I hurry to finish my errand, to close this door and return to the house.  But as I do so, I understood both life and my Grandpa a little better.

I understood why he is more withdrawn.  A life's love has been taken from him by the ravages of old age, and the thing that for him defined him as a man, he can no longer do.

I also understand that this is what life is.  We cannot escape the flow of the river, and while it may wind in unexpected ways, we cannot reverse the current that always pushes us closer to the day we meet our Lord.

All we can do is to ensure that we left the river a better place than we found it.  That we beautify it with our works, our words, and our relationships with our fellow travelers.

And as I close the door on the shop, shutting out that hateful emptiness, I know that my Grandpa has done that.  He is nearing the end of the river, but the man that he is, the master who used this shop, used his skills and his love to make the world a better place.

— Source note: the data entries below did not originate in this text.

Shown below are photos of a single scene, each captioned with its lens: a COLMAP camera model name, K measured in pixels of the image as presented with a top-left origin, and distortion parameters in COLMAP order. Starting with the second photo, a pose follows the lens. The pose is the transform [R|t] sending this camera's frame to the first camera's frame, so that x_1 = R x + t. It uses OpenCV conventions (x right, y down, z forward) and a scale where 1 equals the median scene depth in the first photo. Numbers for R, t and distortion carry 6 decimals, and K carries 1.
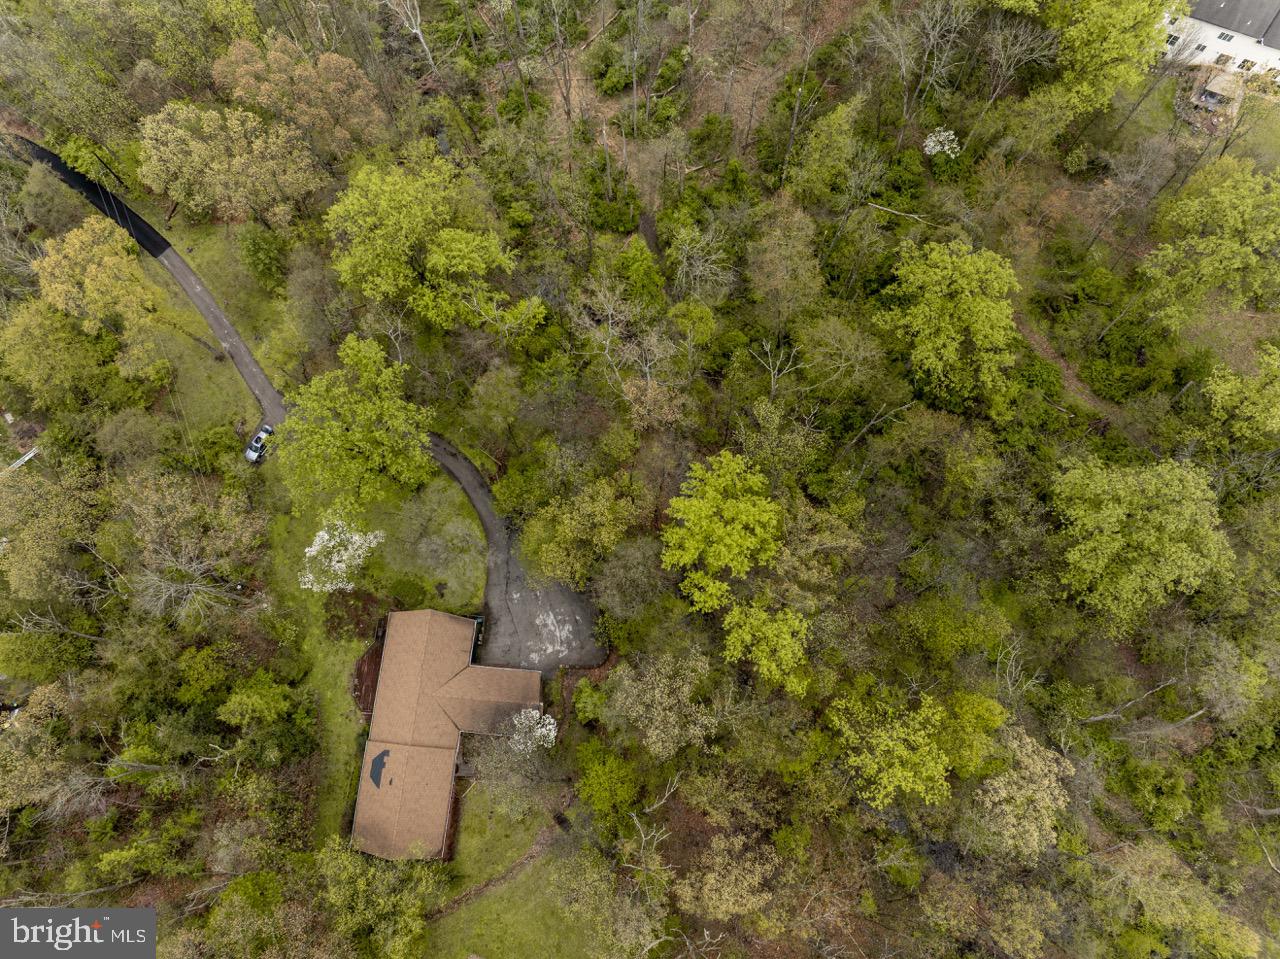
lens RADIAL K [[892.7, 0, 643.0], [0, 892.7, 475.4], [0, 0, 1]] dist [-0.002429, -0.009105]
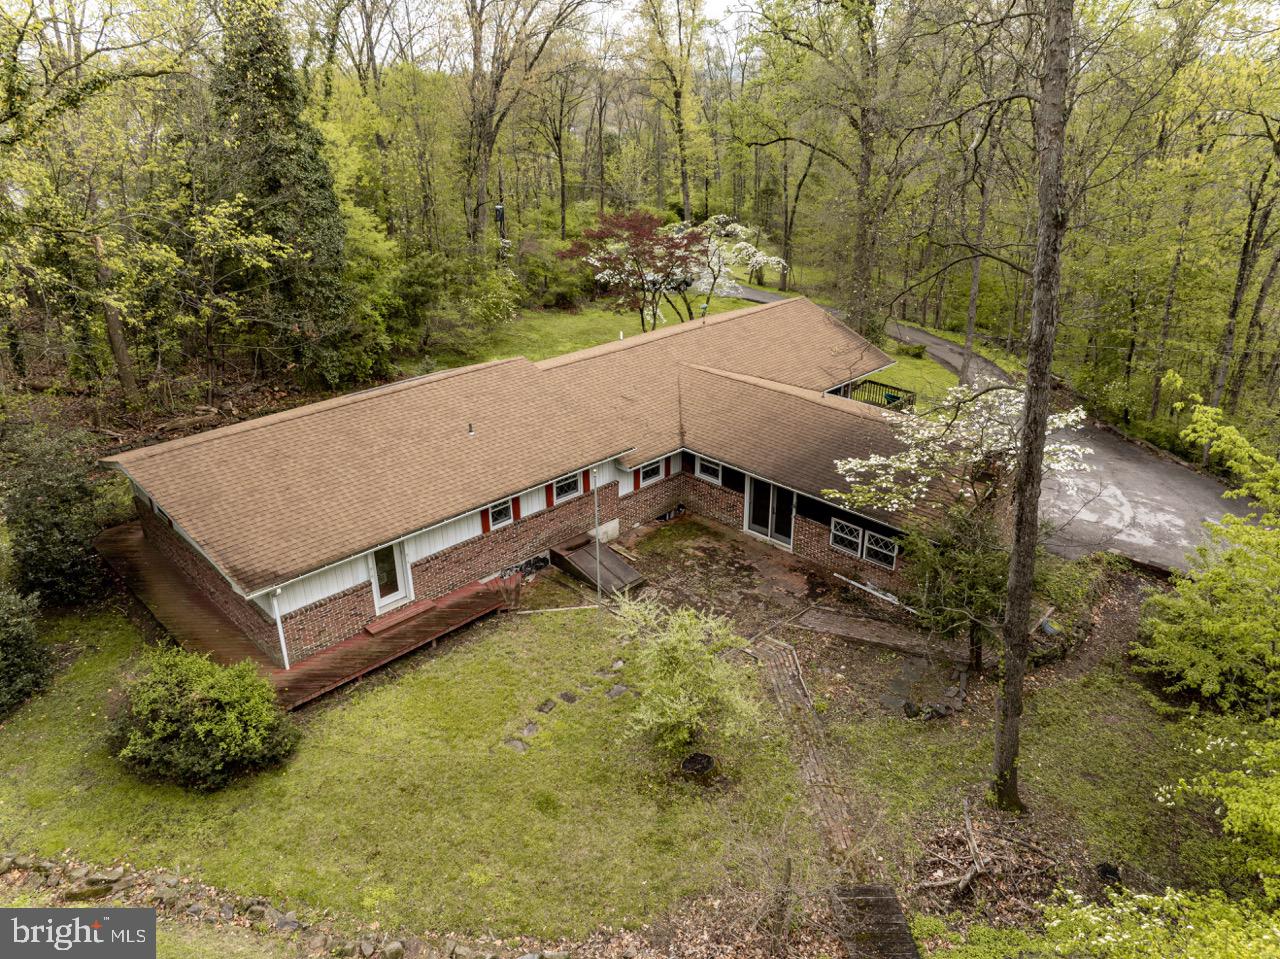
lens RADIAL K [[892.7, 0, 643.0], [0, 892.7, 475.4], [0, 0, 1]] dist [-0.002429, -0.009105]
pose [[0.770323, 0.274800, -0.575402, -0.056219], [-0.615997, 0.553878, -0.560149, 0.440770], [0.164774, 0.785941, 0.595941, 0.829321]]
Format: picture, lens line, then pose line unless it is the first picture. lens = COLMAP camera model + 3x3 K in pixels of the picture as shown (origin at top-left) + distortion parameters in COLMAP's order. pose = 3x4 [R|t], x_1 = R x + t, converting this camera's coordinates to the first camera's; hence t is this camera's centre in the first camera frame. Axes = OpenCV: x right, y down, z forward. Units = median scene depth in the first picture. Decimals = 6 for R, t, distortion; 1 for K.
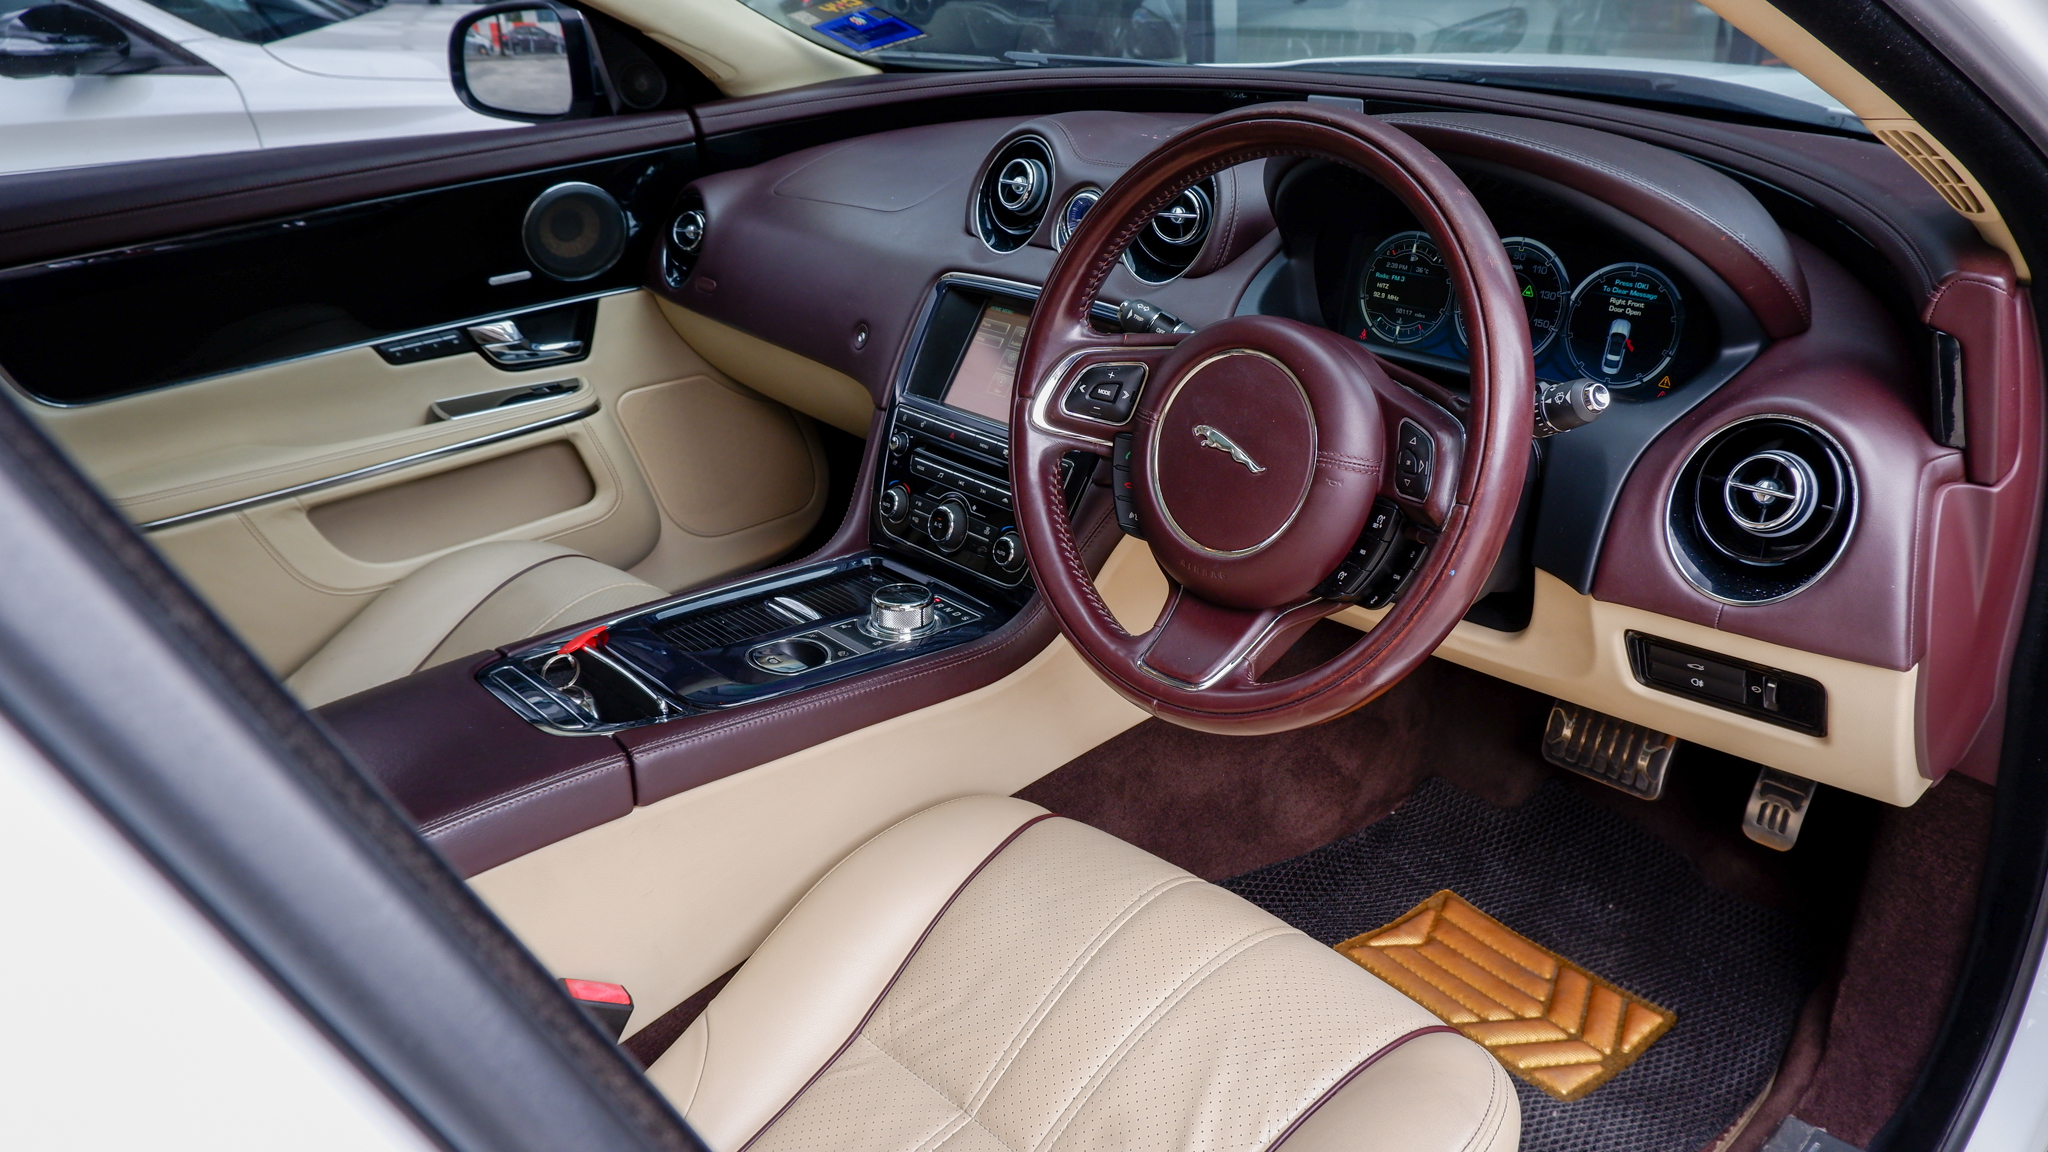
lens RADIAL K [[1427.8, 0, 1024.0], [0, 1427.8, 576.0], [0, 0, 1]] dist [0.035800, 0.001213]
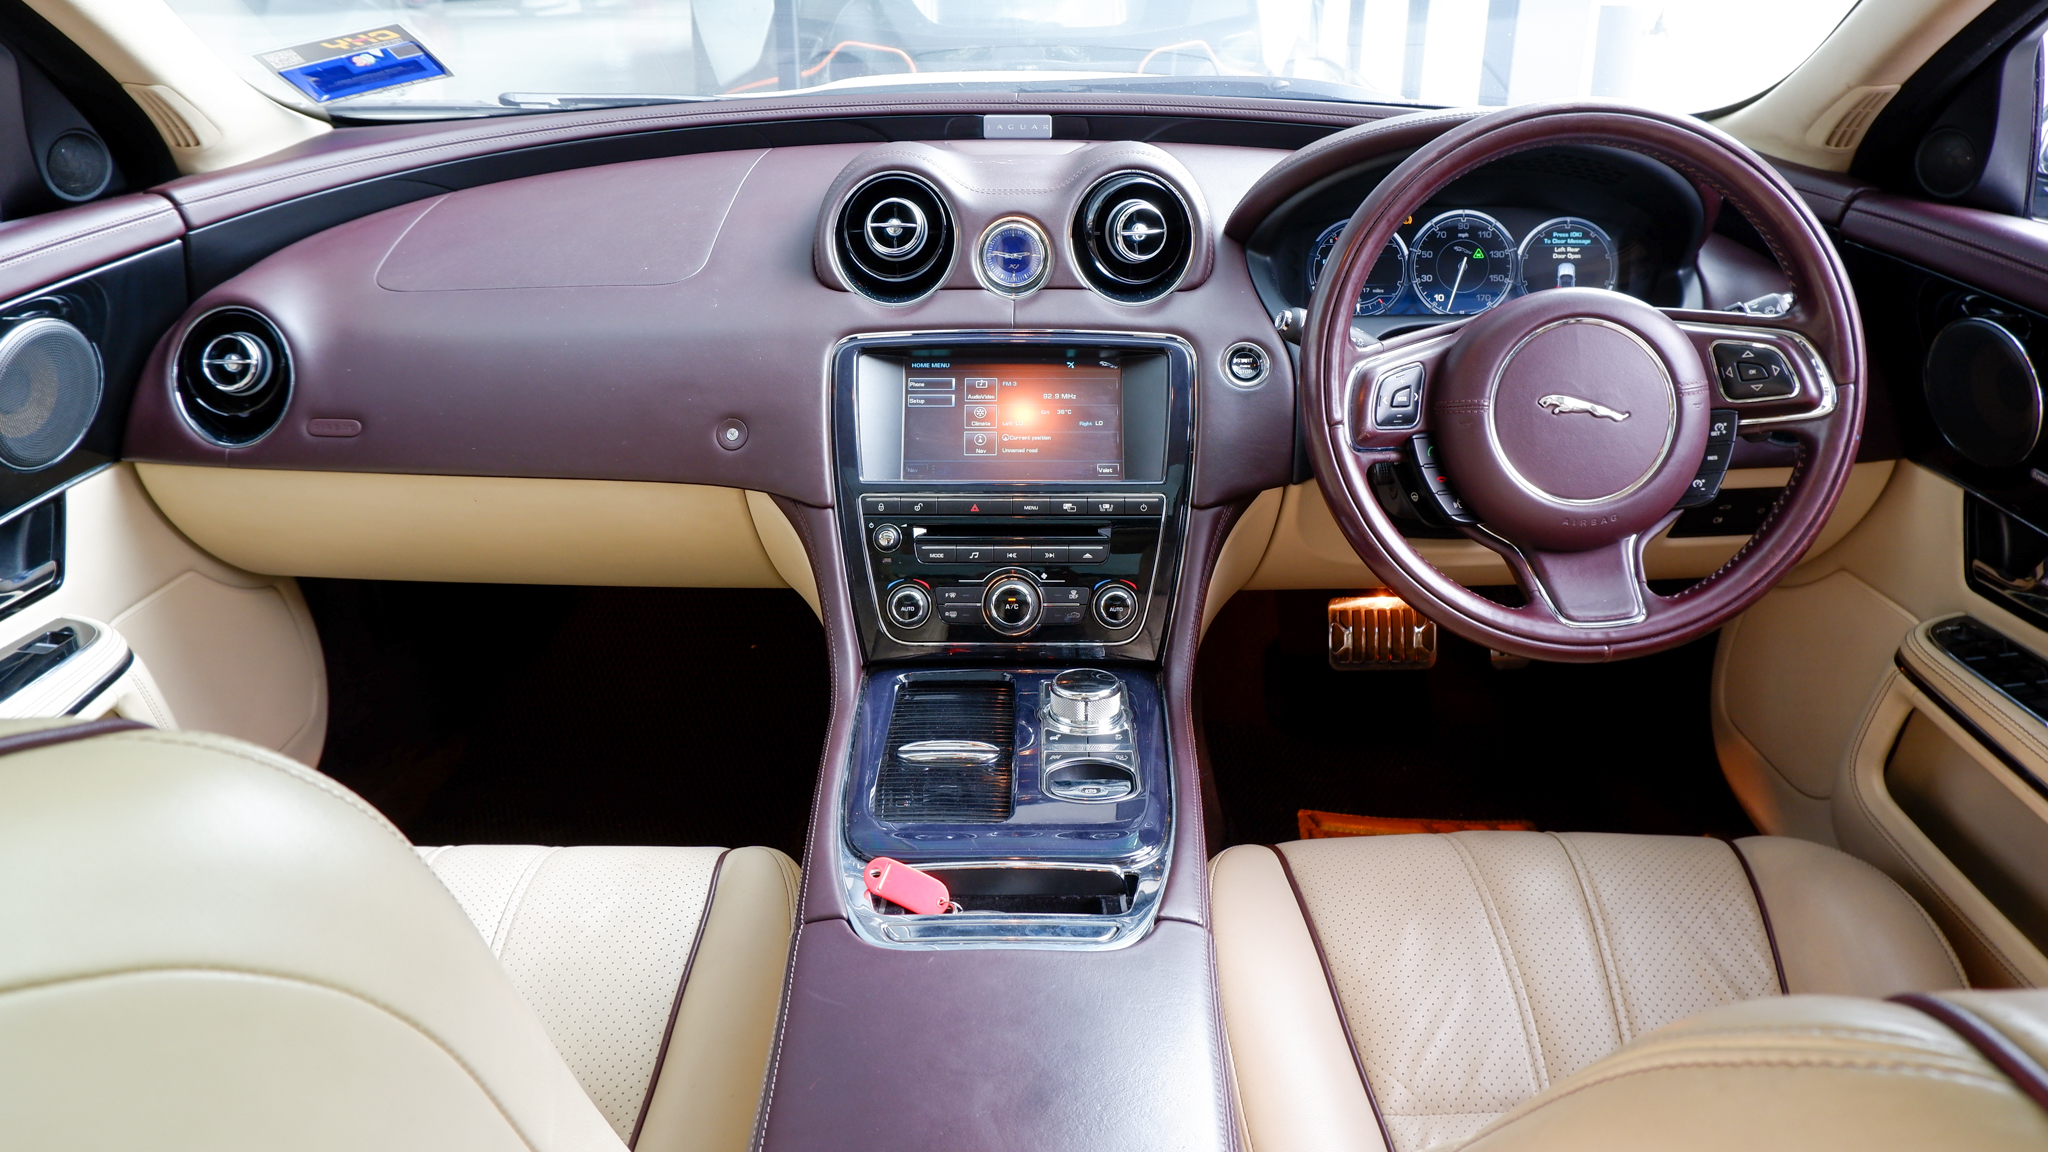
lens RADIAL K [[1427.8, 0, 1024.0], [0, 1427.8, 576.0], [0, 0, 1]] dist [0.035800, 0.001213]
pose [[0.708382, -0.265066, 0.654167, -0.750772], [0.284242, 0.955463, 0.079350, -0.145053], [-0.646066, 0.129732, 0.752176, 0.389626]]
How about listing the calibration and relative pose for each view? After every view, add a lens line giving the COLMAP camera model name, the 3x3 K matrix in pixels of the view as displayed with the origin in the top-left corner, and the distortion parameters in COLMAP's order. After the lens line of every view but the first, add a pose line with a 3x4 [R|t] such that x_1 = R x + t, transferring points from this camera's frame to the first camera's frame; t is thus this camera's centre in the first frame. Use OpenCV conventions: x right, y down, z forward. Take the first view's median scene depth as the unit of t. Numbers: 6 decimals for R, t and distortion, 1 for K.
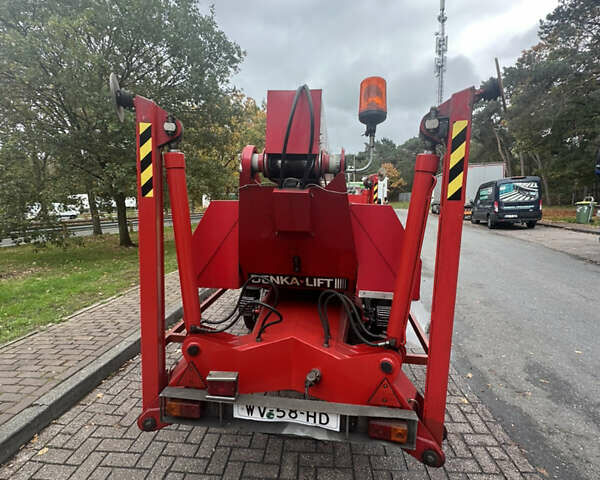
lens RADIAL K [[316.2, 0, 300.7], [0, 316.2, 243.3], [0, 0, 1]] dist [-0.000821, -0.000122]
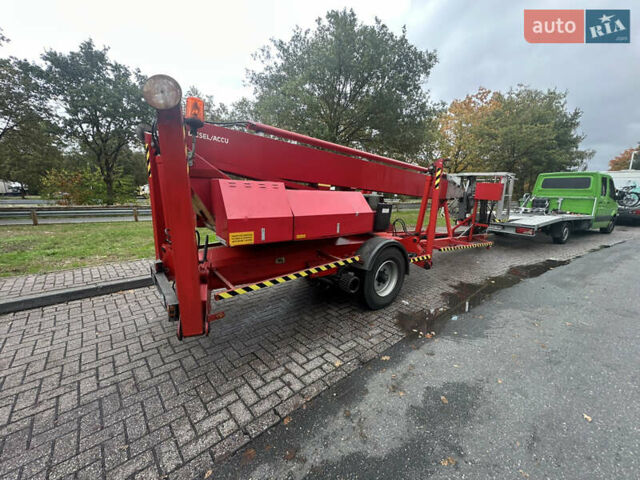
lens RADIAL K [[253.1, 0, 320.2], [0, 253.1, 241.0], [0, 0, 1]] dist [0.000582, -0.000975]
pose [[0.712824, 0.146272, -0.685921, 1.271943], [-0.110895, 0.989213, 0.095705, -0.000065], [0.692521, 0.007845, 0.721355, 0.403189]]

I think of all the children from his church who have a wooden cross of their own, beautifully crafted.  The churches and camps around the country that were renovated by his hand, and are still being used to serve and worship the Lord.  The beautiful pieces that I own and cherish.

The true gift he leaves me, though, are the lessons he taught me, many of them learned right here in this shop.  Like any two people, we have occasionally had our differences.  But I would count it as all joy if my grandsons someday would feel about me as I feel about my Grandpa, and those feelings were often fired and tempered, shaped and moulded, finished and refined, in my Grandpa's shop.